Bem que o ex-presidente poderia ter convocado uma entrevista coletiva em São Paulo, ou comparecido à televisão, em Brasília, no lugar de falar ao jornal espanhol “El País”, mas o detalhe não obscurece o principal. No caso, a evidência “de um partido que era pequeno e ficou grande haver adquirido defeitos e acabar como as demais legendas, quando a proposta era agir de maneira diferente”.
A leitura dessa singular entrevista leva à constatação de estar o primeiro-companheiro preocupado com o PT por conta da sucessão presidencial do ano que vem. Sabe que cairá chumbo grosso sobre o partido e, obviamente, sobre sua candidata à reeleição. Ignora-se se Dilma foi avisada, se concordou ou lavou as mãos diante de conceitos tão duros, pois a verdade é que seu antecessor criou um terremoto ao aconselhar a renovação nos quadros do PT. Sem muita convicção, defendeu os réus do mensalão, mas ofendeu o Supremo Tribunal Federal ao denunciar ter sido a imprensa a condenar primeiro os petistas flagrados no que chamou de “defeitos”, mas, na verdade, tratava-se de crimes.
A fala do Lula assemelha-se a uma espécie de “freio de arrumação” que impôs ao PT e prenuncia enquadramento dos companheiros frente às eleições do próximo ano. Como motorista do ônibus lotado, cabe-lhe acomodar os passageiros mas, ao mesmo tempo, abrir as portas para o ingresso dos mais jovens, quem sabe até aqueles que se dedicam a dar as costas à política e ao partido. Mesmo com seu linguajar simples e suas imagens óbvias, o Lula continua um estrategista. Retificou rumos com o seu mea culpa do final da semana.
EXAGEROS SÃO PERIGOSOS
Dilma parece haver recolhido os flaps, pois não rebate mais as críticas de Marina à performance do governo, muito menos ao seu comportamento. Aconselhada a não aceitar o desafio, fechou-se no palácio do Planalto ou a bordo do avião presidencial, em sucessivas viagens pelo país. Ficar rebatendo cada uma das agressões da ex-senadora só ampliaria os espaços dela.

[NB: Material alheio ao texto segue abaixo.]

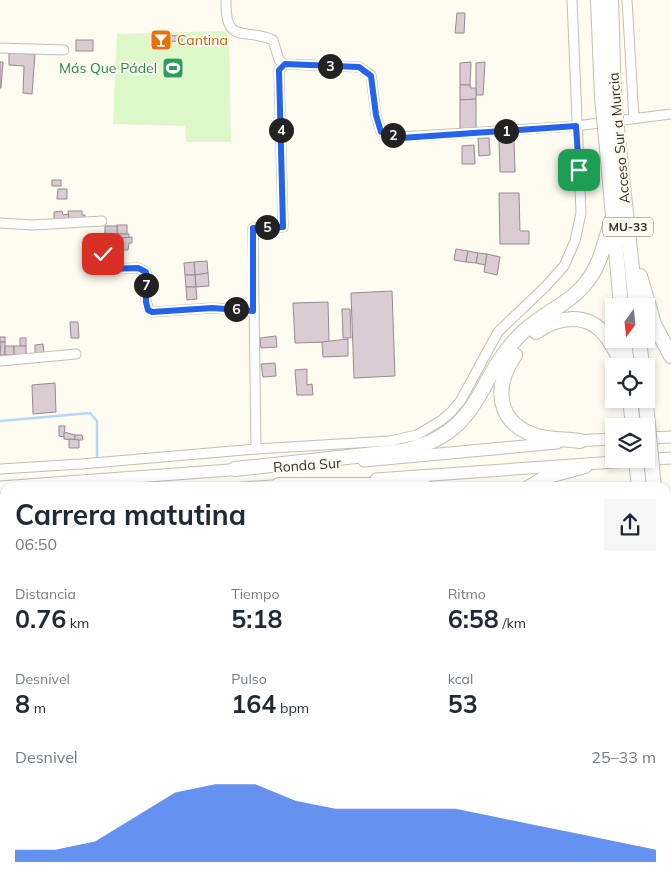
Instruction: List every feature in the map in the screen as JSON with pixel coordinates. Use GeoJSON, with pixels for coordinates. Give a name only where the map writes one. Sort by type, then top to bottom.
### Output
{"type":"FeatureCollection","features":[{"type":"Feature","properties":{"kind":"highway","name":"Acceso Sur a Murcia"},"geometry":{"type":"LineString","coordinates":[[598,0],[613,149],[632,259],[635,298]]}},
{"type":"Feature","properties":{"kind":"highway","name":"Acceso Sur a Murcia"},"geometry":{"type":"LineString","coordinates":[[608,98],[611,0]]}},
{"type":"Feature","properties":{"kind":"highway","name":"Acceso Sur a Murcia"},"geometry":{"type":"LineString","coordinates":[[613,149],[612,220],[620,298]]}},
{"type":"Feature","properties":{"kind":"highway"},"geometry":{"type":"LineString","coordinates":[[235,470],[403,451],[426,444],[446,434],[470,411],[515,340],[587,282],[599,262],[612,220]]}},
{"type":"Feature","properties":{"kind":"highway"},"geometry":{"type":"LineString","coordinates":[[632,259],[641,278],[654,324],[671,356]]}},
{"type":"Feature","properties":{"kind":"highway"},"geometry":{"type":"LineString","coordinates":[[580,441],[539,436],[521,429],[514,423],[502,402],[502,383],[509,364],[521,347],[537,332],[551,322],[568,318],[587,321],[601,330],[620,358]]}},
{"type":"Feature","properties":{"kind":"highway"},"geometry":{"type":"LineString","coordinates":[[646,408],[653,482]]}},
{"type":"Feature","properties":{"kind":"highway"},"geometry":{"type":"LineString","coordinates":[[538,482],[548,476],[585,466]]}},
{"type":"Feature","properties":{"kind":"highway"},"geometry":{"type":"LineString","coordinates":[[637,468],[638,482]]}},
{"type":"Feature","properties":{"kind":"main road"},"geometry":{"type":"LineString","coordinates":[[655,437],[671,436]]}},
{"type":"Feature","properties":{"kind":"main road","name":"Ronda Sur"},"geometry":{"type":"LineString","coordinates":[[59,482],[415,458],[605,440]]}},
{"type":"Feature","properties":{"kind":"main road","name":"Ronda Sur"},"geometry":{"type":"LineString","coordinates":[[326,482],[585,466],[671,458]]}},
{"type":"Feature","properties":{"kind":"street"},"geometry":{"type":"LineString","coordinates":[[226,0],[226,17],[231,29],[242,35],[261,35],[273,40],[279,60],[285,64],[359,67],[371,76],[376,115],[381,132],[401,138],[576,126],[671,114]]}},
{"type":"Feature","properties":{"kind":"street"},"geometry":{"type":"LineString","coordinates":[[0,469],[405,439],[430,429],[452,411],[461,400],[498,332],[555,277],[570,254],[579,229],[581,213],[572,0]]}},
{"type":"Feature","properties":{"kind":"street"},"geometry":{"type":"LineString","coordinates":[[627,0],[634,119]]}},
{"type":"Feature","properties":{"kind":"street"},"geometry":{"type":"LineString","coordinates":[[0,48],[64,50]]}},
{"type":"Feature","properties":{"kind":"street"},"geometry":{"type":"LineString","coordinates":[[256,449],[253,228],[283,227],[279,70],[285,64]]}},
{"type":"Feature","properties":{"kind":"street"},"geometry":{"type":"LineString","coordinates":[[0,223],[33,225],[102,221]]}},
{"type":"Feature","properties":{"kind":"street"},"geometry":{"type":"LineString","coordinates":[[103,254],[103,265],[107,269],[138,268],[146,272],[146,302],[148,310],[152,312],[212,308],[253,311]]}},
{"type":"Feature","properties":{"kind":"street"},"geometry":{"type":"LineString","coordinates":[[0,361],[76,354]]}},
{"type":"Feature","properties":{"kind":"green space","name":"Más Que Pádel"},"geometry":{"type":"Polygon","coordinates":[[[224,31],[229,36],[231,142],[186,142],[185,126],[113,124],[117,34],[224,31]]]}},
{"type":"Feature","properties":{"kind":"building"},"geometry":{"type":"Polygon","coordinates":[[[457,13],[465,13],[464,33],[455,33],[457,13]]]}},
{"type":"Feature","properties":{"kind":"building"},"geometry":{"type":"Polygon","coordinates":[[[156,35],[180,36],[182,38],[182,46],[179,46],[179,41],[155,42],[156,35]]]}},
{"type":"Feature","properties":{"kind":"building"},"geometry":{"type":"Polygon","coordinates":[[[76,40],[93,40],[93,51],[76,51],[76,40]]]}},
{"type":"Feature","properties":{"kind":"building"},"geometry":{"type":"Polygon","coordinates":[[[9,53],[35,54],[32,94],[23,93],[24,66],[9,65],[9,53]]]}},
{"type":"Feature","properties":{"kind":"building"},"geometry":{"type":"Polygon","coordinates":[[[0,62],[3,62],[1,88],[0,88],[0,62]]]}},
{"type":"Feature","properties":{"kind":"building"},"geometry":{"type":"Polygon","coordinates":[[[471,62],[470,85],[460,85],[460,63],[471,62]]]}},
{"type":"Feature","properties":{"kind":"building"},"geometry":{"type":"Polygon","coordinates":[[[485,62],[483,95],[476,95],[476,63],[485,62]]]}},
{"type":"Feature","properties":{"kind":"building"},"geometry":{"type":"Polygon","coordinates":[[[460,85],[470,85],[471,88],[476,88],[476,99],[460,100],[460,85]]]}},
{"type":"Feature","properties":{"kind":"building"},"geometry":{"type":"Polygon","coordinates":[[[476,99],[476,129],[460,129],[460,100],[476,99]]]}},
{"type":"Feature","properties":{"kind":"building"},"geometry":{"type":"Polygon","coordinates":[[[478,138],[489,138],[490,155],[479,156],[478,138]]]}},
{"type":"Feature","properties":{"kind":"building"},"geometry":{"type":"Polygon","coordinates":[[[499,139],[514,139],[515,172],[500,172],[499,139]]]}},
{"type":"Feature","properties":{"kind":"building"},"geometry":{"type":"Polygon","coordinates":[[[474,145],[475,164],[462,164],[462,146],[474,145]]]}},
{"type":"Feature","properties":{"kind":"building"},"geometry":{"type":"Polygon","coordinates":[[[52,180],[61,180],[61,186],[52,186],[52,180]]]}},
{"type":"Feature","properties":{"kind":"building"},"geometry":{"type":"Polygon","coordinates":[[[58,189],[67,189],[67,199],[57,199],[58,189]]]}},
{"type":"Feature","properties":{"kind":"building"},"geometry":{"type":"Polygon","coordinates":[[[499,193],[519,193],[520,231],[529,231],[529,244],[500,244],[499,193]]]}},
{"type":"Feature","properties":{"kind":"building"},"geometry":{"type":"Polygon","coordinates":[[[62,211],[63,215],[69,214],[69,220],[54,222],[54,212],[62,211]]]}},
{"type":"Feature","properties":{"kind":"building"},"geometry":{"type":"Polygon","coordinates":[[[68,211],[82,211],[82,215],[85,215],[85,220],[69,220],[68,211]]]}},
{"type":"Feature","properties":{"kind":"building"},"geometry":{"type":"Polygon","coordinates":[[[117,225],[127,225],[127,234],[117,234],[117,225]]]}},
{"type":"Feature","properties":{"kind":"building"},"geometry":{"type":"Polygon","coordinates":[[[105,226],[117,226],[117,236],[105,236],[105,226]]]}},
{"type":"Feature","properties":{"kind":"building"},"geometry":{"type":"Polygon","coordinates":[[[117,234],[129,234],[129,238],[122,238],[122,242],[117,242],[117,234]]]}},
{"type":"Feature","properties":{"kind":"building"},"geometry":{"type":"Polygon","coordinates":[[[112,236],[117,236],[117,246],[103,246],[103,241],[112,241],[112,236]]]}},
{"type":"Feature","properties":{"kind":"building"},"geometry":{"type":"Polygon","coordinates":[[[132,237],[132,243],[129,243],[128,250],[123,250],[123,253],[120,253],[120,260],[117,260],[117,242],[122,242],[122,238],[132,237]]]}},
{"type":"Feature","properties":{"kind":"building"},"geometry":{"type":"Polygon","coordinates":[[[456,249],[468,251],[466,262],[454,260],[456,249]]]}},
{"type":"Feature","properties":{"kind":"building"},"geometry":{"type":"Polygon","coordinates":[[[468,251],[478,253],[476,263],[466,262],[468,251]]]}},
{"type":"Feature","properties":{"kind":"building"},"geometry":{"type":"Polygon","coordinates":[[[478,253],[487,254],[485,265],[476,263],[478,253]]]}},
{"type":"Feature","properties":{"kind":"building"},"geometry":{"type":"Polygon","coordinates":[[[106,254],[117,254],[117,260],[106,260],[106,254]]]}},
{"type":"Feature","properties":{"kind":"building"},"geometry":{"type":"Polygon","coordinates":[[[487,254],[500,257],[497,275],[484,272],[487,254]]]}},
{"type":"Feature","properties":{"kind":"building"},"geometry":{"type":"Polygon","coordinates":[[[207,261],[208,273],[195,275],[194,262],[207,261]]]}},
{"type":"Feature","properties":{"kind":"building"},"geometry":{"type":"Polygon","coordinates":[[[194,262],[195,275],[185,275],[184,263],[194,262]]]}},
{"type":"Feature","properties":{"kind":"building"},"geometry":{"type":"Polygon","coordinates":[[[208,273],[209,286],[196,287],[195,275],[208,273]]]}},
{"type":"Feature","properties":{"kind":"building"},"geometry":{"type":"Polygon","coordinates":[[[185,275],[195,275],[196,287],[186,287],[185,275]]]}},
{"type":"Feature","properties":{"kind":"building"},"geometry":{"type":"Polygon","coordinates":[[[186,287],[196,287],[197,299],[187,300],[186,287]]]}},
{"type":"Feature","properties":{"kind":"building"},"geometry":{"type":"Polygon","coordinates":[[[392,291],[395,376],[354,378],[351,293],[392,291]]]}},
{"type":"Feature","properties":{"kind":"building"},"geometry":{"type":"Polygon","coordinates":[[[328,302],[329,342],[295,343],[293,303],[328,302]]]}},
{"type":"Feature","properties":{"kind":"building"},"geometry":{"type":"Polygon","coordinates":[[[342,309],[350,309],[351,338],[343,338],[342,309]]]}},
{"type":"Feature","properties":{"kind":"building"},"geometry":{"type":"Polygon","coordinates":[[[70,322],[78,322],[79,338],[71,338],[70,322]]]}},
{"type":"Feature","properties":{"kind":"building"},"geometry":{"type":"Polygon","coordinates":[[[276,336],[277,347],[261,348],[260,338],[276,336]]]}},
{"type":"Feature","properties":{"kind":"building"},"geometry":{"type":"Polygon","coordinates":[[[0,337],[5,337],[5,342],[0,342],[0,337]]]}},
{"type":"Feature","properties":{"kind":"building"},"geometry":{"type":"Polygon","coordinates":[[[20,338],[26,338],[26,346],[20,346],[20,338]]]}},
{"type":"Feature","properties":{"kind":"building"},"geometry":{"type":"Polygon","coordinates":[[[348,339],[348,356],[323,357],[322,342],[348,339]]]}},
{"type":"Feature","properties":{"kind":"building"},"geometry":{"type":"Polygon","coordinates":[[[1,342],[5,342],[5,355],[0,355],[1,342]]]}},
{"type":"Feature","properties":{"kind":"building"},"geometry":{"type":"Polygon","coordinates":[[[43,344],[44,355],[35,356],[35,345],[43,344]]]}},
{"type":"Feature","properties":{"kind":"building"},"geometry":{"type":"Polygon","coordinates":[[[5,346],[14,346],[14,355],[5,355],[5,346]]]}},
{"type":"Feature","properties":{"kind":"building"},"geometry":{"type":"Polygon","coordinates":[[[14,346],[26,346],[26,356],[14,355],[14,346]]]}},
{"type":"Feature","properties":{"kind":"building"},"geometry":{"type":"Polygon","coordinates":[[[275,363],[276,376],[263,377],[261,364],[275,363]]]}},
{"type":"Feature","properties":{"kind":"building"},"geometry":{"type":"Polygon","coordinates":[[[307,369],[307,385],[312,384],[313,395],[297,395],[295,370],[307,369]]]}},
{"type":"Feature","properties":{"kind":"building"},"geometry":{"type":"Polygon","coordinates":[[[55,383],[56,412],[33,414],[32,385],[55,383]]]}},
{"type":"Feature","properties":{"kind":"building"},"geometry":{"type":"Polygon","coordinates":[[[59,426],[65,426],[64,437],[59,436],[59,426]]]}},
{"type":"Feature","properties":{"kind":"building"},"geometry":{"type":"Polygon","coordinates":[[[64,432],[75,435],[75,440],[64,439],[64,432]]]}},
{"type":"Feature","properties":{"kind":"building"},"geometry":{"type":"Polygon","coordinates":[[[75,435],[82,435],[83,440],[75,440],[75,435]]]}},
{"type":"Feature","properties":{"kind":"building"},"geometry":{"type":"Polygon","coordinates":[[[69,439],[79,440],[79,448],[69,448],[69,439]]]}},
{"type":"Feature","properties":{"kind":"waterway"},"geometry":{"type":"LineString","coordinates":[[0,421],[90,413],[97,421],[97,458]]}},
{"type":"Feature","properties":{"kind":"place","name":"Cantina"},"geometry":{"type":"Point","coordinates":[161,40]}},
{"type":"Feature","properties":{"kind":"place","name":"Más Que Pádel"},"geometry":{"type":"Point","coordinates":[173,68]}},
{"type":"Feature","properties":{"kind":"route"},"geometry":{"type":"LineString","coordinates":[[103,254],[104,268],[112,270],[138,268],[145,270],[146,302],[148,310],[152,312],[212,308],[253,311],[253,228],[283,227],[279,70],[285,64],[359,67],[371,76],[376,115],[381,132],[401,138],[576,126],[579,170]]}}]}
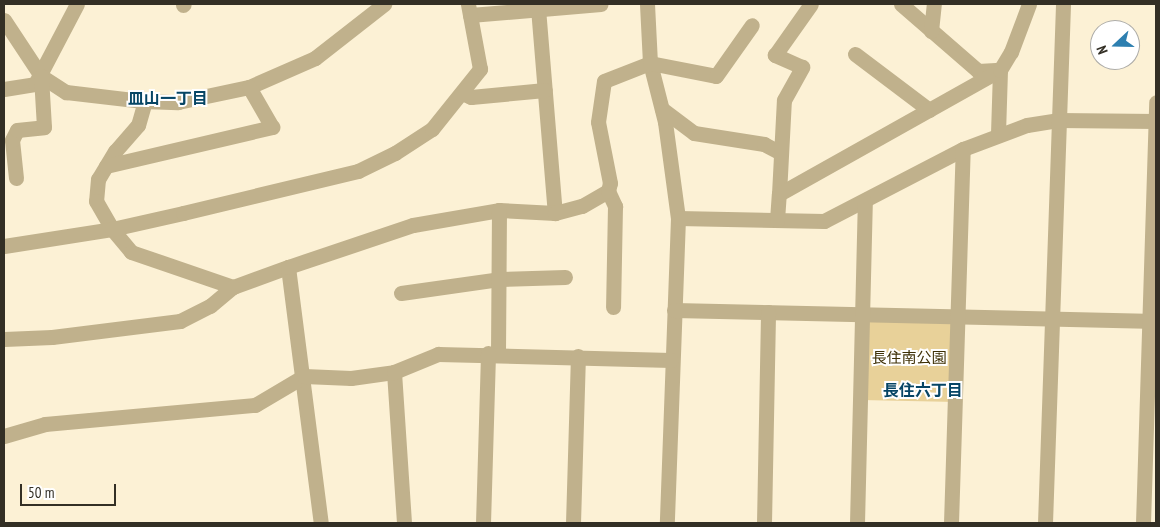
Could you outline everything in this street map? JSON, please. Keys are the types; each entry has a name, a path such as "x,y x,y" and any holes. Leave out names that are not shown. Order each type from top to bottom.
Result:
{"street":[{"path":"4,89 35,84 41,76 77,4"},
{"path":"4,20 41,76 66,92 145,101 178,102 248,87 315,58 384,4"},
{"path":"4,246 112,229 358,172 432,129 480,69 469,9 538,8 601,4"},
{"path":"647,4 650,63 662,109 678,218 671,360 667,523"},
{"path":"777,220 784,100 802,67 775,55 811,4"},
{"path":"901,4 978,71 1000,70"},
{"path":"931,31 934,4"},
{"path":"778,194 1000,70 1011,52 1028,4"},
{"path":"1045,523 1063,4"},
{"path":"538,8 555,213"},
{"path":"613,307 615,206 608,191 610,183 598,122 604,81 650,63 716,76 752,25"},
{"path":"855,54 930,110"},
{"path":"998,136 1000,70"},
{"path":"16,178 12,140 17,130 44,127 41,76"},
{"path":"106,166 272,127 248,87"},
{"path":"462,93 471,97 546,90"},
{"path":"145,101 138,124 98,179 96,201 112,229 131,252 233,287"},
{"path":"1144,523 1153,321 1156,102"},
{"path":"662,109 694,133 764,144 781,153"},
{"path":"678,218 824,221 865,202 963,148 1027,125 1058,120 1156,121"},
{"path":"951,523 963,148"},
{"path":"4,339 52,337 180,321 210,306 233,287 414,225 499,210 555,213 582,206 608,191"},
{"path":"857,523 865,202"},
{"path":"483,523 499,280 499,210"},
{"path":"288,267 304,376 321,523"},
{"path":"401,293 499,280 565,277"},
{"path":"674,310 1153,321"},
{"path":"764,523 768,312"},
{"path":"4,436 45,424 255,405 304,376 351,378 394,372 438,354 493,353 671,360"},
{"path":"573,523 578,356"},
{"path":"394,372 404,523"}],"green space":[{"name":"長住南公園","path":"862,314 957,316 956,402 861,400"}],"district":[{"name":"皿山一丁目","path":"168,98"},
{"name":"長住六丁目","path":"923,390"}]}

No reverso da medalha, Marina precisaria conter seus ataques, pelo menos antes de o PSB elaborar um programa de campanha com começo, meio e fim. Parece perigoso denunciar pontualmente que nada se fez no setor da reforma agrária, que a agroecologia inexiste, que o Código Florestal favorece o desmatamento, que o governo Dilma é um retrocesso ou que acaba de entregar o petróleo ao estrangeiro. Essas acusações o vento leva com rapidez, se desligadas de um fio central, de um roteiro completo. Enquanto Eduardo Campos se poupa em matéria de desafios, Marina Silva dá a impressão de candidata a D’Artagnan, aquele que desafiou de uma só vez os Três Mosqueteiros.
CARAVANA IMOBILIZADA
Há mais de um ano ouve-se falar no imediato início de uma caravana destinada a percorrer o país inteiro, chefiada por Aécio Neves. Seria a solução para popularizar o candidato, fazendo-o conhecido em regiões onde jamais pôs os pés. O problema é que essas viagens não começam, pelo menos de forma ordenada e contínua. Pode até ser a melhor estratégia, ainda há um ano das eleições, mas fariam melhor os tucanos se não anunciassem com tanta ênfase o início da campanha.